John Hughes' Movies Were More Closely Connected Than You Ever Imagined
Folks really love an interconnected cinematic universe these days, but it turns out that classic comedy director John Hughes was way ahead of the game. There are a few obvious connections between his movies, which are largely coming-of-age tales set in the fictional town of Shermer, Illinois, but in a 1999 interview with Premiere, Hughes revealed that some of his most beloved movies are all deeply intertwined. Fans had already figured out that "Ferris Bueller's Day Off" and "The Breakfast Club" were connected because they both took place at Shermer High School, and according to Hughes, there was much more. The only problem is that some of those connections never actually made it onto the big screen.
While Hughes spent over a decade creating a sort of creative bible all about Shermer and the people who inhabited it, only a small fraction of what he wrote in there ever made it into his movies. Thankfully, he revealed some of those connections to Premiere (archived here), and fans can extrapolate on their own from there. It would have been neat to read a published version of those notes, but hey, at least we have a few extra hints about the extended Shermer-verse.
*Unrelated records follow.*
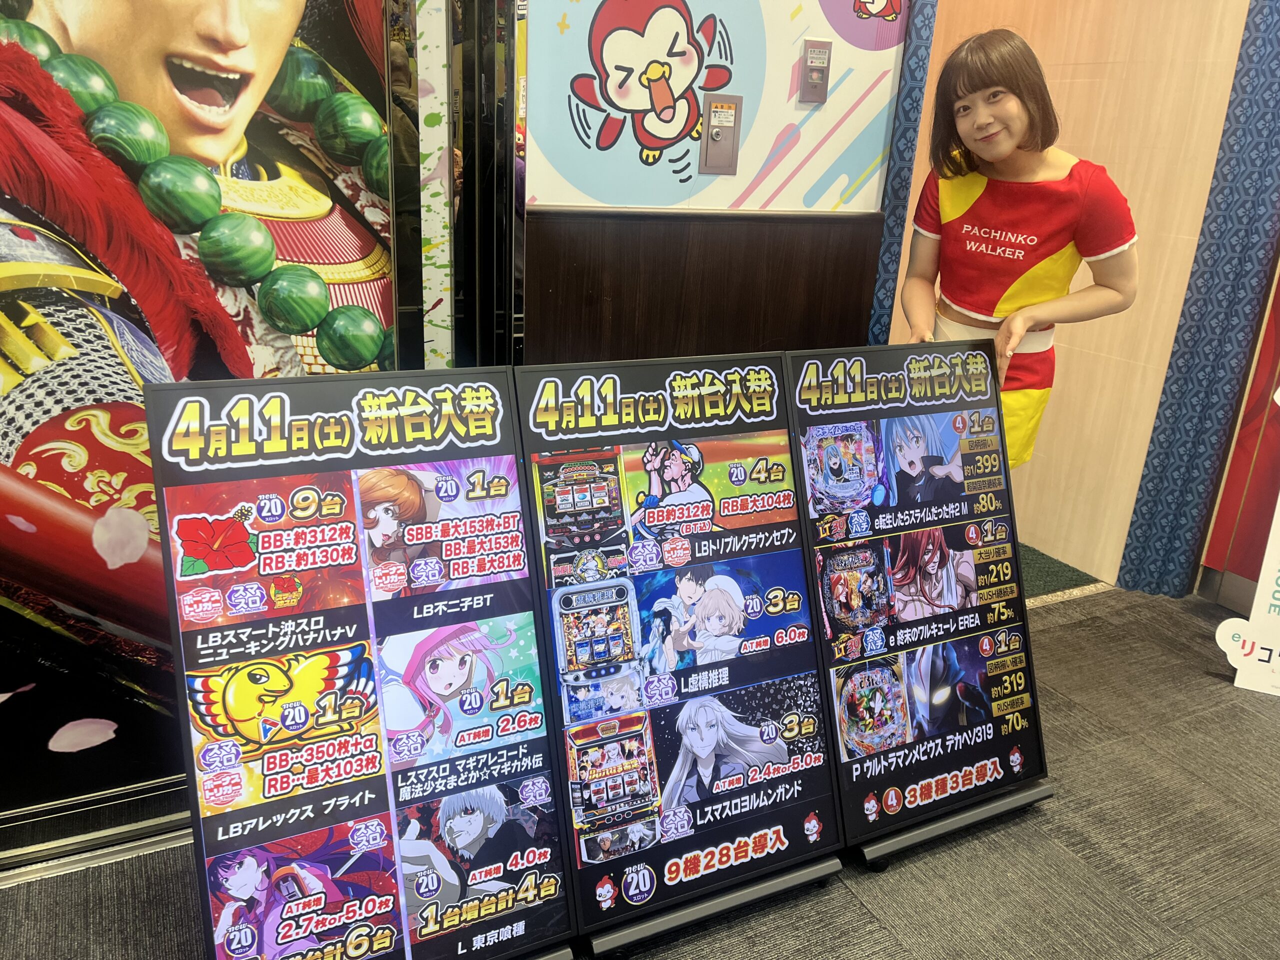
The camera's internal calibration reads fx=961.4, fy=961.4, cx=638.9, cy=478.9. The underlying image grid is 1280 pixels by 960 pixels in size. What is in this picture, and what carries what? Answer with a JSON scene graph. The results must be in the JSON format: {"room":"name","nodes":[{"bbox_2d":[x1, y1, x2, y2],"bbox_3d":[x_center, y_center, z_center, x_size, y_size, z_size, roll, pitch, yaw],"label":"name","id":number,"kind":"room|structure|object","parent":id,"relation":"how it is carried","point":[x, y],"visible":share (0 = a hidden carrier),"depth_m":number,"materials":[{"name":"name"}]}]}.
{"room":"lobby","nodes":[
{"label":"lobby","id":0,"kind":"room"},
{"bbox_2d":[0,583,1279,959],"bbox_3d":[0.678,1.266,1.033,6.070,0.103,4.452,-8,22,-25],"label":"carpet floor","id":1,"kind":"structure","parent":0,"point":[886,926],"depth_m":2.08,"materials":[{"name":"grey carpet"}]},
{"bbox_2d":[0,0,419,851],"bbox_3d":[-1.193,-0.500,1.612,1.673,2.583,0.075,-8,22,-25],"label":"wall mural","id":2,"kind":"object","parent":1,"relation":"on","point":[91,20],"visible":0.79,"depth_m":1.84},
{"bbox_2d":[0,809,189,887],"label":"baseboard","id":3,"kind":"structure","parent":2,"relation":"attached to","point":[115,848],"depth_m":1.95,"materials":[{"name":"silver metal"}]},
{"bbox_2d":[144,371,564,959],"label":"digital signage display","id":4,"kind":"object","parent":1,"relation":"on","point":[311,635],"visible":0.98,"depth_m":1.61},
{"bbox_2d":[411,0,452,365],"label":"strip","id":5,"kind":"object","parent":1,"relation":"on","point":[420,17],"visible":0.56,"depth_m":2.09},
{"bbox_2d":[512,352,843,956],"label":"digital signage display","id":6,"kind":"object","parent":1,"relation":"on","point":[560,644],"visible":0.93,"depth_m":1.90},
{"bbox_2d":[781,340,1054,871],"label":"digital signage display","id":7,"kind":"object","parent":1,"relation":"on","point":[942,560],"visible":0.94,"depth_m":2.14,"materials":[{"name":"black"}]},
{"bbox_2d":[901,28,1139,470],"bbox_3d":[0.914,-0.243,2.501,0.497,1.593,0.551,-8,22,-25],"label":"woman","id":8,"kind":"object","parent":1,"relation":"on","point":[1005,146],"visible":0.72,"depth_m":2.28},
{"bbox_2d":[1018,542,1103,604],"bbox_3d":[1.096,0.233,3.837,0.991,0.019,1.167,-8,22,-25],"label":"green carpet","id":9,"kind":"structure","parent":1,"relation":"on","point":[1045,557],"depth_m":3.52,"materials":[{"name":"green carpet"}]},
{"bbox_2d":[1217,388,1279,696],"bbox_3d":[1.952,0.051,2.703,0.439,1.161,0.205,11,21,23],"label":"sign","id":10,"kind":"object","parent":1,"relation":"on","point":[1273,525],"visible":1,"depth_m":2.83,"materials":[{"name":"white"}]},
{"bbox_2d":[516,0,914,363],"bbox_3d":[-0.042,-0.928,2.336,2.621,3.201,0.223,-8,22,-25],"label":"wall","id":11,"kind":"structure","parent":0,"point":[634,165],"depth_m":2.56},
{"bbox_2d":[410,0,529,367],"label":"mirror panel","id":12,"kind":"object","parent":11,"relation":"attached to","point":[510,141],"visible":0.65,"depth_m":2.13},
{"bbox_2d":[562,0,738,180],"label":"wall decal","id":13,"kind":"object","parent":11,"relation":"attached to","point":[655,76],"visible":0.98,"depth_m":2.40},
{"bbox_2d":[522,206,886,363],"bbox_3d":[0.109,-0.123,2.769,1.207,1.175,0.053,-8,22,-25],"label":"wood wainscot","id":14,"kind":"structure","parent":11,"relation":"attached to","point":[597,294],"depth_m":2.63,"materials":[{"name":"brown wood"}]},
{"bbox_2d":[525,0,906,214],"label":"wall mural","id":15,"kind":"object","parent":11,"relation":"attached to","point":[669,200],"visible":0.98,"depth_m":2.45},
{"bbox_2d":[699,92,742,174],"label":"lock box","id":16,"kind":"object","parent":11,"relation":"attached to","point":[724,133],"visible":0.98,"depth_m":2.51,"materials":[{"name":"silver metal"}]},
{"bbox_2d":[799,40,831,103],"bbox_3d":[0.466,-1.079,2.547,0.069,0.151,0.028,-8,22,-25],"label":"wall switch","id":17,"kind":"object","parent":11,"relation":"attached to","point":[814,52],"visible":0.98,"depth_m":2.54,"materials":[{"name":"metal"}]},
{"bbox_2d":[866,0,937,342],"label":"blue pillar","id":18,"kind":"structure","parent":11,"relation":"attached to","point":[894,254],"depth_m":2.70,"materials":[{"name":"blue"}]},
{"bbox_2d":[889,0,1255,589],"bbox_3d":[1.489,-1.141,3.461,0.321,2.935,1.281,-8,22,-25],"label":"beige wall","id":19,"kind":"structure","parent":0,"point":[1037,47],"depth_m":3.36,"materials":[{"name":"wood"}]},
{"bbox_2d":[1115,0,1279,603],"bbox_3d":[2.011,-1.071,3.004,0.335,3.097,0.339,-8,22,-25],"label":"wall","id":20,"kind":"structure","parent":0,"point":[1154,466],"depth_m":3.19,"materials":[{"name":"blue"}]},
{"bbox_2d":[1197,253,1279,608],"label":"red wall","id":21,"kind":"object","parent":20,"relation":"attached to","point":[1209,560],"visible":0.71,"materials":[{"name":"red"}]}
]}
The characters in John Hughes movies all apparently knew one another
Much like author Stephen King's connections through his novels using the fictional town of Castle Rock, Maine, Hughes thought he would interconnect his films through Shermer, as he explained:
"When I started making movies, I thought I would just invent a town where everything happened. Everybody, in all of my movies, is from Shermer, Illinois. Del Griffith from 'Planes, Trains & Automobiles' lives two doors down from John Bender [from 'The Breakfast Club']. Ferris Bueller knew Samantha Baker from 'Sixteen Candles'. For 15 years I've written my Shermer stories in prose, collecting its history."
Shermer was based on Hughes's own real-life hometown of Northbrook, a small town on the north side of Chicago, and on the nearby towns and neighborhoods that made up the suburban midwest. The characters that inhabit these movies feel like they really could live a few doors down from one another. Even some of the films Hughes wrote but didn't direct are part of this Shermer-verse, because Shermer is featured in not only his films "Sixteen Candles," "The Breakfast Club," "Ferris Bueller's Day Off," "Planes, Trains and Automobiles," and "Weird Science," it's also part of the Hughes-penned "Reach the Rock," "National Lampoon's Vacation," and even the Christmas classic "Home Alone."
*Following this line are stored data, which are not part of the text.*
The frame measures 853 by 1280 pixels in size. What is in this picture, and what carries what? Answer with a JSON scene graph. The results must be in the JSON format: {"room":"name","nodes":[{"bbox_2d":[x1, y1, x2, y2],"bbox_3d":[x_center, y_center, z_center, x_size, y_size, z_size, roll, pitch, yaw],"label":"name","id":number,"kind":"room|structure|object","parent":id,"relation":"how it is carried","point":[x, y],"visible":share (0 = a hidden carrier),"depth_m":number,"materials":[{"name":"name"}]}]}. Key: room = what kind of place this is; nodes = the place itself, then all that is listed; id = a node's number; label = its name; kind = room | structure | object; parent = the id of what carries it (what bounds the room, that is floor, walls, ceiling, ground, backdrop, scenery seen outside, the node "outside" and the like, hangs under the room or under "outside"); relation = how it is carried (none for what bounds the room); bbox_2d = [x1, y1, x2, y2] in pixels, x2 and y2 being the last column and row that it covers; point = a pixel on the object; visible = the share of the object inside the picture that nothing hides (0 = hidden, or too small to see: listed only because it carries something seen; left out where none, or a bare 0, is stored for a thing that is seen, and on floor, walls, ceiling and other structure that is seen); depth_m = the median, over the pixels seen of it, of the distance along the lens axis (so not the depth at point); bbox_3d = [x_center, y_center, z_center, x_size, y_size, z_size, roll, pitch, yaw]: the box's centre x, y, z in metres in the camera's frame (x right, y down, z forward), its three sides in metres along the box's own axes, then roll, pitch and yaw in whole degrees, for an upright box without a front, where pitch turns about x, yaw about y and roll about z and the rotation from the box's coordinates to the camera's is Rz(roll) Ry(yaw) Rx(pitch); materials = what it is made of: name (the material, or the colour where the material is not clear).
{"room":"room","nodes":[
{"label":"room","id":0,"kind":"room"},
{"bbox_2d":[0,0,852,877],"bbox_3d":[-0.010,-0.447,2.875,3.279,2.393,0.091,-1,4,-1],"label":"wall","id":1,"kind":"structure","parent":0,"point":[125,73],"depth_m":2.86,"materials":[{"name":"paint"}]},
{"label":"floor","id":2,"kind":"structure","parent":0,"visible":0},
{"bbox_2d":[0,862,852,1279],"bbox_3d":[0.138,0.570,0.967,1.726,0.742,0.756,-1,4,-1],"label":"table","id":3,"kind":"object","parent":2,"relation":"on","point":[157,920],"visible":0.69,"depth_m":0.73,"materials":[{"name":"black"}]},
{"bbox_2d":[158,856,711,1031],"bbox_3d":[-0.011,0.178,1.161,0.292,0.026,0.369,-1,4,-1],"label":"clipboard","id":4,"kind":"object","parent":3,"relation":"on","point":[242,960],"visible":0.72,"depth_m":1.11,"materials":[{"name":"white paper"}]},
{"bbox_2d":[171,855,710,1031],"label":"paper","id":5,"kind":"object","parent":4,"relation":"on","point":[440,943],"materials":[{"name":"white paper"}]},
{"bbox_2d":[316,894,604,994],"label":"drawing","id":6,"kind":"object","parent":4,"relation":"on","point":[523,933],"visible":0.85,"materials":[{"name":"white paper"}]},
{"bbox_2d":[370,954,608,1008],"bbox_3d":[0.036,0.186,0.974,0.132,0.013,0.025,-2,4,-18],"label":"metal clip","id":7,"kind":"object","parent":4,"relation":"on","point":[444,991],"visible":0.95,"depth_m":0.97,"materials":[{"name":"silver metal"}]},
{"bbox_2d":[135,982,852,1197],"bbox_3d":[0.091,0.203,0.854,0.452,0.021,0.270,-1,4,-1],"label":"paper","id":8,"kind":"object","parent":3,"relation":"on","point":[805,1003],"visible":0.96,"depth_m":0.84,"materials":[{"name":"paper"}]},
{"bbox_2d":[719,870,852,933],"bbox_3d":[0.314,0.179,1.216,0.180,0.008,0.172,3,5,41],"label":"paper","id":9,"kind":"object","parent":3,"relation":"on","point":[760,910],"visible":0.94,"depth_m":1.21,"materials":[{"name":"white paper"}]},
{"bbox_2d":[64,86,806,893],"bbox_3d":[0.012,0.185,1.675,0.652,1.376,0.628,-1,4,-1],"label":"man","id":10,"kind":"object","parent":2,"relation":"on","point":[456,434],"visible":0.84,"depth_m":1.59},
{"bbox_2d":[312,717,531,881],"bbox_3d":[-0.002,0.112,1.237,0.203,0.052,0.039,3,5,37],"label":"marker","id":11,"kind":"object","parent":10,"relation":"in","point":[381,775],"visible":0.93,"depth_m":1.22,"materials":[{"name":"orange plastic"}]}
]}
The Shermerverse's cinematic impact goes beyond the individual films
Interconnected fictional universes are nothing new, and Hughes definitely wasn't the first writer or director to do it, but his movies did have a massive impact on young creatives who would go on to do the same thing themselves. Kevin Smith is probably the best example, having created the interconnected View Askewniverse and even commenting directly on John Hughes in his movie "Dogma" by having Jay (Jason Mewes) and Silent Bob (Smith) trying to find Shermer because they think it's a real, wonderful place. Like Hughes, Smith's movies are connected and he sometimes hires the same actors to play new characters, and all of them mix humor and heart.
The one movie that die-hard John Hughes fans tend to exclude from the Shermer-verse is "Weird Science," despite it taking place in Shermer. Since the other movies all feature real-world logic and very human characters and "Weird Science" is a wild sci-fi/fantasy flick about a pair of teens who bring a doll to life to be their dream woman, that differentiation is understandable. Then again, it's kind of fun to imagine the stories the "Breakfast Club" kids might tell about the crazy house party someone once had that got crashed by mutant bikers. Why not?